Sto parlando però solo dei cuccioli che vengono allevati a lungo dai genitori. Infatti, gli animali che già appena nati devono procurarsi il cibo da soli e difendersi dai predatori non hanno di certo il tempo e le energie anche per divertirsi. Ecco perché il gioco fa parte del corredo biologico di carnivori, primati, uccelli e, ovviamente, umani.
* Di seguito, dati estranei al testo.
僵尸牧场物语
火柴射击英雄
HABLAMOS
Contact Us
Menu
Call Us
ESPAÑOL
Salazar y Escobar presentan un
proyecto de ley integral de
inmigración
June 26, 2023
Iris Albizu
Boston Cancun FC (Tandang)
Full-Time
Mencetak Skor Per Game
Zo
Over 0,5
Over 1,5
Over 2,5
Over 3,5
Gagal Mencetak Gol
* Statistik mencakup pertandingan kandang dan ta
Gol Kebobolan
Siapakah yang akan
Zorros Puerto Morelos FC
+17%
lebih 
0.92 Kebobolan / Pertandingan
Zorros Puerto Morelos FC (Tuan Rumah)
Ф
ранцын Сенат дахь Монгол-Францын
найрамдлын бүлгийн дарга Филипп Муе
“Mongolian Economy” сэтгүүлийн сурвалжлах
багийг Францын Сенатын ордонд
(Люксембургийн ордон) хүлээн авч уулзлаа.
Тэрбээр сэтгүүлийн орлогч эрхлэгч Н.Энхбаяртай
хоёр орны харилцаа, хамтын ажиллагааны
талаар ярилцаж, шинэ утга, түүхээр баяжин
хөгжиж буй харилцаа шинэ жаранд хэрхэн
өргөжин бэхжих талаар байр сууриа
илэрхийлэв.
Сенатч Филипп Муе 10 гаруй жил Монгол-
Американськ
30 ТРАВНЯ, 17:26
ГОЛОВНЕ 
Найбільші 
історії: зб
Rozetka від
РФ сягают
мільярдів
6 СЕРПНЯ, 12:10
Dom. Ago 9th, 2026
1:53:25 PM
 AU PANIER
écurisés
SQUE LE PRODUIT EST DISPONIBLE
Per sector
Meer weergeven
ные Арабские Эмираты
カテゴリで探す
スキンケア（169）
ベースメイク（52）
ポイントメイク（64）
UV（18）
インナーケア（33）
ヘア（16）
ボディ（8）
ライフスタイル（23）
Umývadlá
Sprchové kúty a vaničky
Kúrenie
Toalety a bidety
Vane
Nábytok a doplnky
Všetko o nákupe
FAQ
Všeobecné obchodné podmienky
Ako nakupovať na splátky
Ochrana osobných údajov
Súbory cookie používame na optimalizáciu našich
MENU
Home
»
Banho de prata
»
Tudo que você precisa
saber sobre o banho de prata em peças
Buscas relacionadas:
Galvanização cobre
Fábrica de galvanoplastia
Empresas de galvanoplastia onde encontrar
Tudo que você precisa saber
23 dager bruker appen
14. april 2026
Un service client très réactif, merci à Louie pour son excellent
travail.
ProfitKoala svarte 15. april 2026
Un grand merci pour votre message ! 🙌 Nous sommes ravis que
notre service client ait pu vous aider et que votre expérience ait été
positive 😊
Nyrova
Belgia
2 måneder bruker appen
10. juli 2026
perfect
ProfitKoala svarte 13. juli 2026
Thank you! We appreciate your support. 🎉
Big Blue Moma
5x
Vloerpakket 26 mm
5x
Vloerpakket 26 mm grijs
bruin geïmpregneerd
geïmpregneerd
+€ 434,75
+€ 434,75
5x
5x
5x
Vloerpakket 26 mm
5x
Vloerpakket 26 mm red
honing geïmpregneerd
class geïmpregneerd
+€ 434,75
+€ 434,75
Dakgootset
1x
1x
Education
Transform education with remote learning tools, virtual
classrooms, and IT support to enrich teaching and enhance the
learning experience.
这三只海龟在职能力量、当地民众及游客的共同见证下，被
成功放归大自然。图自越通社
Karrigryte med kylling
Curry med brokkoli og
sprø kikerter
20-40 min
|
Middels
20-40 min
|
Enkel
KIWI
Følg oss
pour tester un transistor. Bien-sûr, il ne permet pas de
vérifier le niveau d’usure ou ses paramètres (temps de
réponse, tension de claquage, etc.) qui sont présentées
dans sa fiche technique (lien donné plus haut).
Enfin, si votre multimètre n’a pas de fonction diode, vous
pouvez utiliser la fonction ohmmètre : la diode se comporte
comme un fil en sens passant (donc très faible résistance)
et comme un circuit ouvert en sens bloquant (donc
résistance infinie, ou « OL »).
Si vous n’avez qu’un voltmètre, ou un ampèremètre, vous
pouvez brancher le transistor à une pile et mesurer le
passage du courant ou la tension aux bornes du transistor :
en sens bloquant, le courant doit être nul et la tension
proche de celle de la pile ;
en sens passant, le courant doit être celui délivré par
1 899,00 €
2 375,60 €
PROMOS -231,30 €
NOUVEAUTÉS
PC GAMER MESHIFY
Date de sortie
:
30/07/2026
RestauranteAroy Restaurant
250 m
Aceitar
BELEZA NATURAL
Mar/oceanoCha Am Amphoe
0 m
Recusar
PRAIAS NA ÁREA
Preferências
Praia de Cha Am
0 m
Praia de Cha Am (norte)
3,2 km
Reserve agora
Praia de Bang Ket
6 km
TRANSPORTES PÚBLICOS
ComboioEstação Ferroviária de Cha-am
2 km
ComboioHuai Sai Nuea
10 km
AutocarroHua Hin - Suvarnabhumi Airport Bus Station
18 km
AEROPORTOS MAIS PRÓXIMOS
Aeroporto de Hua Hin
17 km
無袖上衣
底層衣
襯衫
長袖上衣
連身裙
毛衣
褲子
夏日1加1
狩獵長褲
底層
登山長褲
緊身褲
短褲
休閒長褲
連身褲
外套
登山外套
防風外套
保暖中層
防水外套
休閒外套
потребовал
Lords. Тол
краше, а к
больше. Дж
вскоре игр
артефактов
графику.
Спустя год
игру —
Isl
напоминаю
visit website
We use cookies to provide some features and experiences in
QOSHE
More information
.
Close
A proposito di carnivori, avrete sicuramente visto in qualche documentario qualche zuffa tra felini: leoncini che si rotolano, tigrotti che si mordono e alla fine… nemmeno un graffio! Gregory Bateson (antropologo, sociologo e psicologo britannico) ipotizzò che per non farsi male durante il gioco, gli animali avessero un loro modo di dirsi “facciamo finta che” e distinguere così un combattimento di finzione da uno reale. Per gli animali questo modo di comunicare si traduce nel linguaggio corporeo, ad esempio usano meno forza. E i nostri bambini? Loro ricorrono alla formula magica “facciamo che io ero” per diventare nemici… finché non arriva l’ora di cena.